I had an interesting conversation with a friend recently. Ambitious, pragmatic and well-read, this friend told me that she preferred to be an atheist and wanted to stay away from practicing any religion. According to her, religions have an underlying ideology that the male species are supreme and hence the female populace is only a close second, at best.
For most of us, religion is an integral part of our DNA, ingrained in us from a very young age. We identify with our faith and culture, revel in our traditional practices and internalize it as a part of who we are. During challenging times our faith helps us stay afloat and acts as a supportive crutch that take us through such phases.
But, my friend has a point. Religion is dictated by men.
Similar, yet different
When we cut across cultures, we find that, as women, there are fundamentalist viewpoints in all religions that we are not able to relate to – like when women are stopped from entering places of worship. The more we look back in history the more we witness evidences of religion laying down dogmatic rules for women or treating them unfavorably. Actually, we don’t need to look at history –
it’s happening even today.
Sacrosanct – no more
Isn’t it time to re-look at the scriptures that form the corner stone of these religious beliefs? While keeping in mind the sacredness of religious manuals, it is pertinent to note the perils of treating the manuals as absolute and sacrosanct in a constantly evolving world. A religion cannot hand us down a text akin to a car manual that lays down trouble shooting guidelines and will give instant answers.
Religion is, after all, an assimilation of experiences of the existing generation and hence should be dynamic and vibrant. All faiths have the same basic message to preach and that is of universal love and acceptance of diversity.

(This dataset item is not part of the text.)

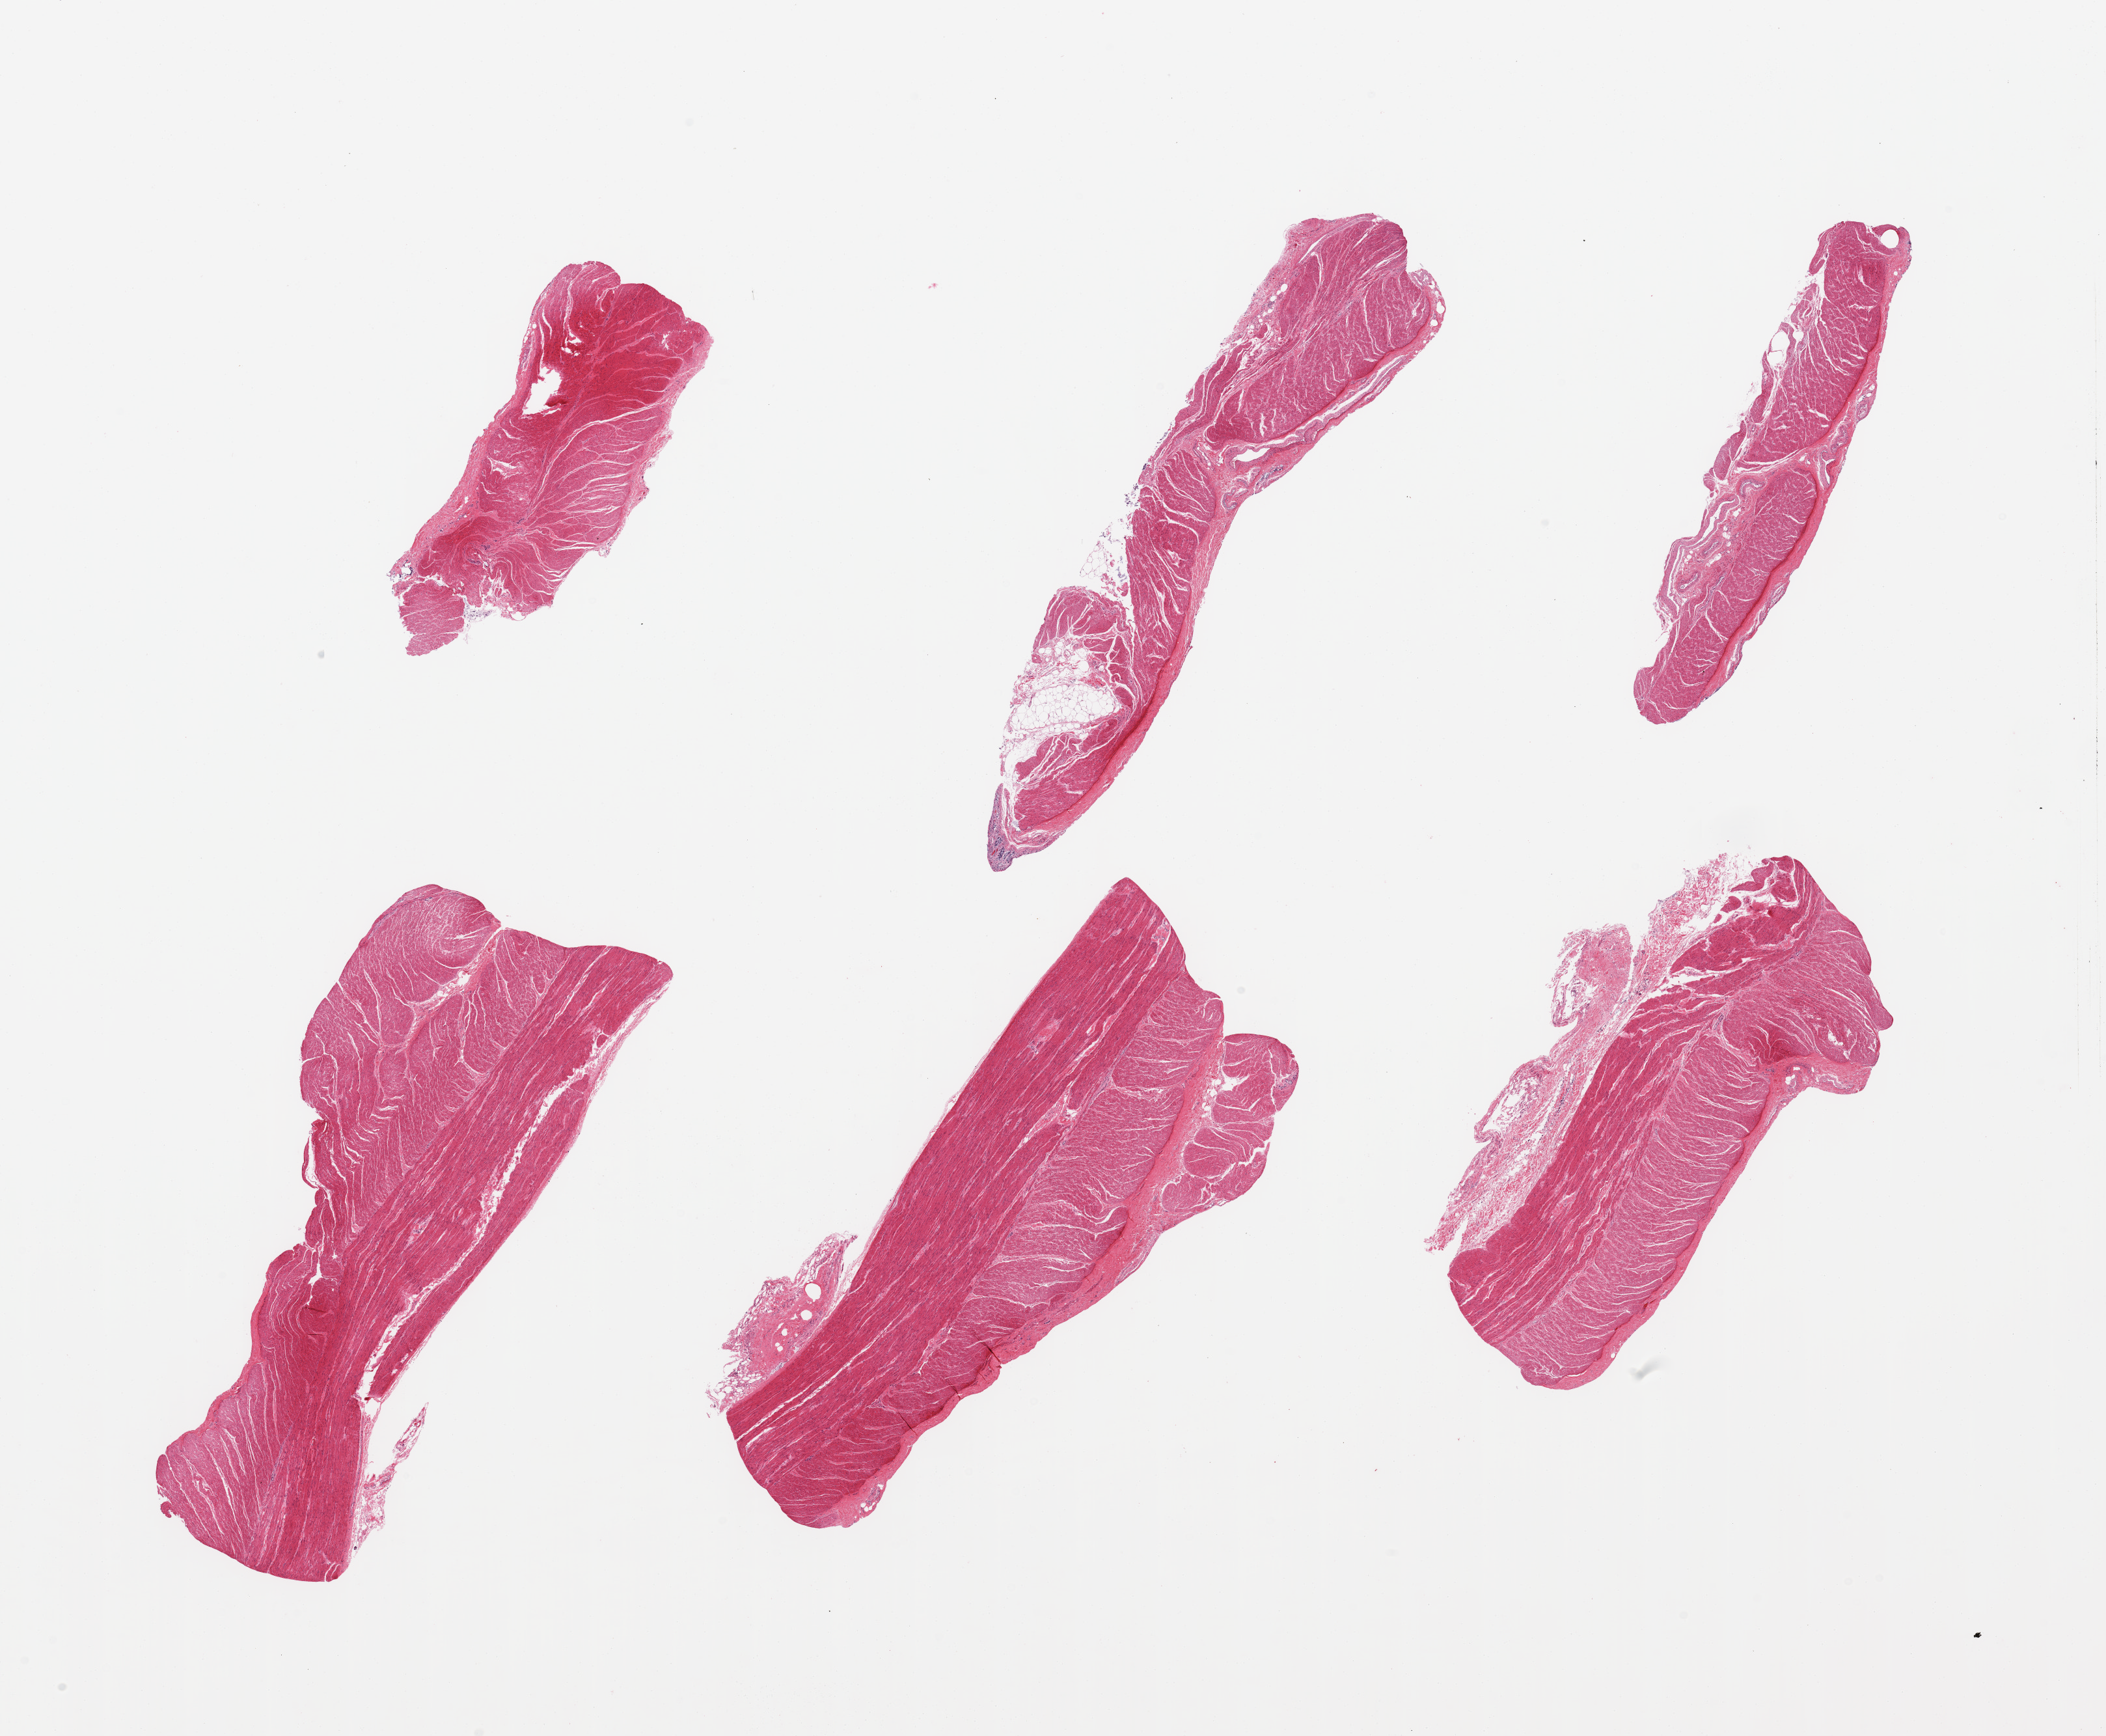
Whole-slide image, hematoxylin and eosin (H&E) stain, low-resolution overview of the scanned area, about 25.6 x 21.1 mm, PAXgene-fixed paraffin-embedded (PFPE) section, target tissue: sigmoid colon, tissue donor sample. Donor sex: male.
Review note (as recorded): 6 pieces; generally well dissected except for a 0.6mm remnant of mucosa.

When a people are unable to tolerate another human being practicing a different faith, they do a disservice to their own religion.
The need for a religion to evolve
The point is, that religion, like everything else needs to evolve – the time when scriptures were written could not have been more different than today. Recently, there was a teenaged girl in the US who was at the receiving end of racial slurs in a group chat, where her choice to wear a head cover was heavily criticized. After a lot had been said, her father decided to step in. He did not just put an end to the intolerance but also infused the much-needed feminist view in this controversial topic. He told her that it was nobody’s decision but hers alone to wear her faith the way she wanted and none, including her father, can force that decision on her.
The strength of any religion is to empower the men and women alike, and provide a solid platform so that they can make the world a more tolerant place. It’s not for religion to put one over the other.
If women are stopped from entering places of worship – is that not the height of misogyny?
Deep down we all want to be treated with the love and respect we deserve. And we should not let any element religious or otherwise tell us something different. I understand where my friend was coming from when she said that she preferred to stay away from religion. But, what I would like to add is that if more men, like the one mentioned above, came out in support of women and put misogynists in their place, maybe religion can be practiced without women feeling it treats them unfairly.